5 hours ago, joigus said:

At the root of it all, I think, is @Boltzmannbrain's remarkable inability --or stubbornness to not recognise-- the limit operation, which in common language is captured by the words "and so on."

That is,

1

1, 2

1, 2, 3

and so on.

Don't look now BB, but these are the words you're having a problem with.

Embrace infinity.

I don't agree.  The more I look into all of this the more strange and complicated it is.  

1 hour ago, Genady said:

That is what that proof was about. If it is not relevant anymore, fine.

I thought the proof (second proof) proved that every natural number cannot be listed alone in its own set.

5 hours ago, studiot said:

 

Let's revisit your opening post from a new point of view.

 

The sets

{1}
{1, 2}
{1, 3}
etc

Are all finite sets.

This means that if I write out their contents as a series,

The partial sums are all finite.

 

Do you know what a partial sum is ?

For the three example sets they are

1

1, 3

1,3, 6

 

The last sum always arrives at a finite number.

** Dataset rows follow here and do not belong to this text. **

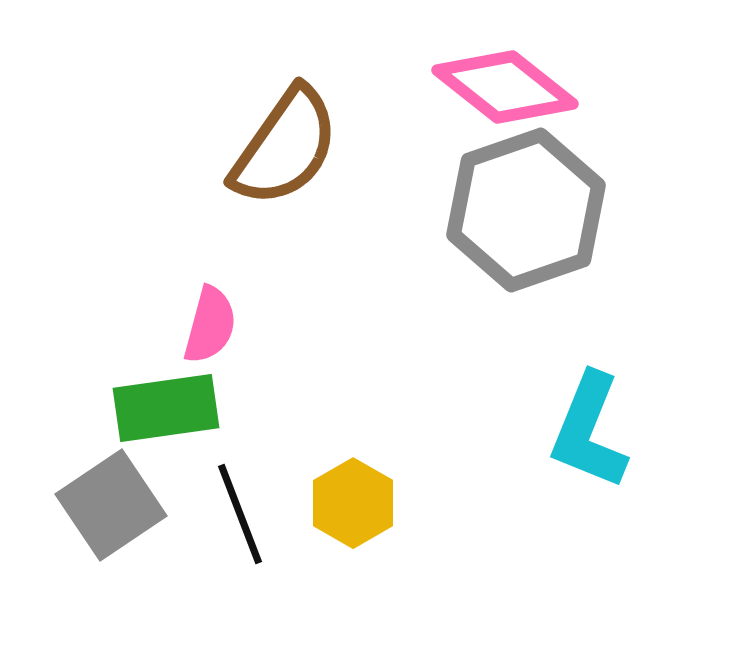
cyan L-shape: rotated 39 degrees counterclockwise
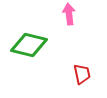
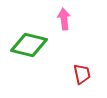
pink arrow: moved 5 px left, 5 px down
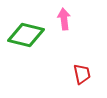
green diamond: moved 3 px left, 10 px up
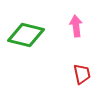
pink arrow: moved 12 px right, 7 px down
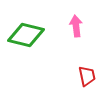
red trapezoid: moved 5 px right, 2 px down
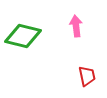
green diamond: moved 3 px left, 1 px down
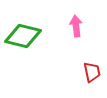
red trapezoid: moved 5 px right, 4 px up
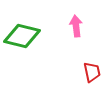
green diamond: moved 1 px left
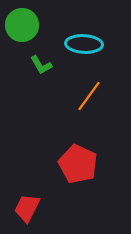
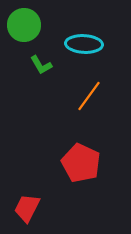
green circle: moved 2 px right
red pentagon: moved 3 px right, 1 px up
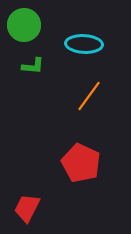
green L-shape: moved 8 px left, 1 px down; rotated 55 degrees counterclockwise
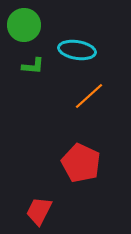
cyan ellipse: moved 7 px left, 6 px down; rotated 6 degrees clockwise
orange line: rotated 12 degrees clockwise
red trapezoid: moved 12 px right, 3 px down
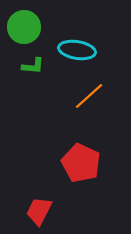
green circle: moved 2 px down
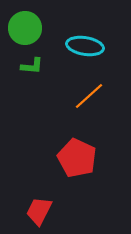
green circle: moved 1 px right, 1 px down
cyan ellipse: moved 8 px right, 4 px up
green L-shape: moved 1 px left
red pentagon: moved 4 px left, 5 px up
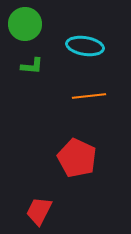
green circle: moved 4 px up
orange line: rotated 36 degrees clockwise
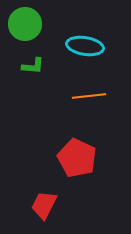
green L-shape: moved 1 px right
red trapezoid: moved 5 px right, 6 px up
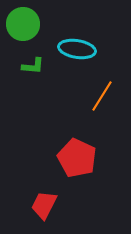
green circle: moved 2 px left
cyan ellipse: moved 8 px left, 3 px down
orange line: moved 13 px right; rotated 52 degrees counterclockwise
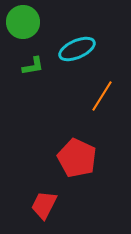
green circle: moved 2 px up
cyan ellipse: rotated 33 degrees counterclockwise
green L-shape: rotated 15 degrees counterclockwise
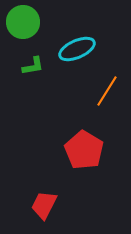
orange line: moved 5 px right, 5 px up
red pentagon: moved 7 px right, 8 px up; rotated 6 degrees clockwise
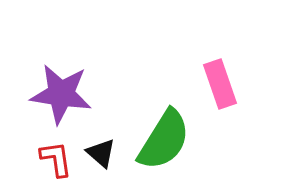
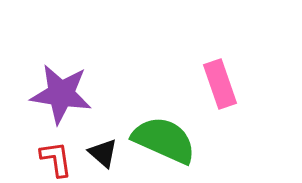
green semicircle: rotated 98 degrees counterclockwise
black triangle: moved 2 px right
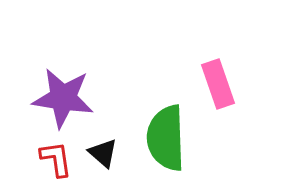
pink rectangle: moved 2 px left
purple star: moved 2 px right, 4 px down
green semicircle: moved 2 px right, 2 px up; rotated 116 degrees counterclockwise
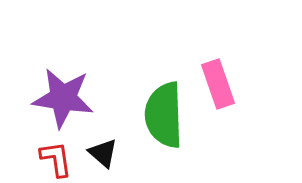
green semicircle: moved 2 px left, 23 px up
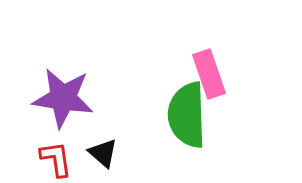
pink rectangle: moved 9 px left, 10 px up
green semicircle: moved 23 px right
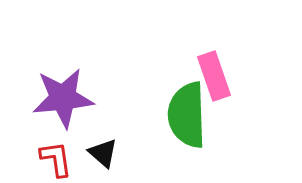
pink rectangle: moved 5 px right, 2 px down
purple star: rotated 14 degrees counterclockwise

In other words the series is always convergent or unconditionally convergent.

 

Now look at what happens with infinite series.

 

The 1, 3, 6  pattern goes on forever, getting larger and large at every partial sum.

That is the infinite series is divergent.

 

You can add or subtract or do other more complicated arithmetic with any of these finite series, by replacing the series with its final partial sum.

So {1+2}  + {1+2+3}  = 3 + 6 = 9

 

but what happens if you try to perform these tasks with an infinite series ?

 

{1+2}   + {1 +2 + 3+ 4...}  =  {1+2} + N  =  3  +  ???

This is the problem lying at the base of simple set theory

 

Note some infinite series are convergent for example the series  1/n².

 

So as soon as you try to introduce N into your list of sets, you loose all the set operations  -Union, sum, difference etc.

I understand partial sums, and I think I understand the rest of what you are saying here.  But I do not understand how this addresses the post you quoted.  The list I made on page 2 is suppose to have every natural number as every row maps to every n in N.  At least that's what I wanted.

My main question is whether or not every natural number would be listed alone in its own set.

2 minutes ago, Genady said:

I mean the same that it means in math.

 

I see that.

Why would I think that the set of natural numbers would be there?  I don't understand what you are getting at.